_Set of tasks_:
1. Give again, word for word, the part of the excerpt on writing at leisure from "I will take" to "with—but not alone.".
2. In the excerpt on writing at leisure, how long does the writer like to let ideas percolate?

I will take that hand.
at your leisure: an invitation
One of the things I am learning as a writer is…not everyone will come to my work with archival devotion and that is okay.8 Just as there are listeners of hip hop who just “like the beat,” and then there are those who go “digging in the crates,”9 or following the sample rabbit holes and downloading the stems to analyze production.10
What I am trying to say is…I have been writing this post for [redacted #] hours and days, at my desk. At my leisure, I come to this work combining a love of the work with a desire to be unhurried. I love to let ideas percolate for weeks. I have a history of linguistic commitments that I have honed over years. Even in my revisions, I must sit with the hauntings of what I cannot share yet. There is weight here I want to sit with—but not alone.

_Data lines_:
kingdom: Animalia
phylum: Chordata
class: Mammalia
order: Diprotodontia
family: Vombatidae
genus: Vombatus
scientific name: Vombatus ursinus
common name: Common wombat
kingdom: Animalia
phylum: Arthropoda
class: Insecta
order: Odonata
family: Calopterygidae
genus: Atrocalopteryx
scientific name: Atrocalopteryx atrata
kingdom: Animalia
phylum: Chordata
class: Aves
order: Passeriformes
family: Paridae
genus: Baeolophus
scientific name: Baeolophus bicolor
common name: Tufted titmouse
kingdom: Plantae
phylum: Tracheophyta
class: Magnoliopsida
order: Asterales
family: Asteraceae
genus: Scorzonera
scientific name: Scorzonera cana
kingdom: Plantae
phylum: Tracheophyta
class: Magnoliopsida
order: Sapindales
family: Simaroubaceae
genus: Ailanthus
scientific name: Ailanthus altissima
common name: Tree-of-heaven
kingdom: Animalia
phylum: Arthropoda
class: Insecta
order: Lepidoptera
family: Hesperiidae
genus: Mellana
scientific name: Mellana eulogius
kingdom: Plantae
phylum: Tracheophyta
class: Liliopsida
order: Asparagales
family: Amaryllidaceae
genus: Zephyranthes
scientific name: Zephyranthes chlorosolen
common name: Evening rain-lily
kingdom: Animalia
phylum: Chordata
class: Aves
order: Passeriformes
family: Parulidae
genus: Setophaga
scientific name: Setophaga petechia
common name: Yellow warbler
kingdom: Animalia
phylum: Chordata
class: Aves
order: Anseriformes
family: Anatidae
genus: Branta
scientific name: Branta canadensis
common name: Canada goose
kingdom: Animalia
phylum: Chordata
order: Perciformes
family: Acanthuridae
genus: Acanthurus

_Answers_:
1.
I will take that hand.
at your leisure: an invitation
One of the things I am learning as a writer is…not everyone will come to my work with archival devotion and that is okay.8 Just as there are listeners of hip hop who just “like the beat,” and then there are those who go “digging in the crates,”9 or following the sample rabbit holes and downloading the stems to analyze production.10
What I am trying to say is…I have been writing this post for [redacted #] hours and days, at my desk. At my leisure, I come to this work combining a love of the work with a desire to be unhurried. I love to let ideas percolate for weeks. I have a history of linguistic commitments that I have honed over years. Even in my revisions, I must sit with the hauntings of what I cannot share yet. There is weight here I want to sit with—but not alone.

2. For weeks.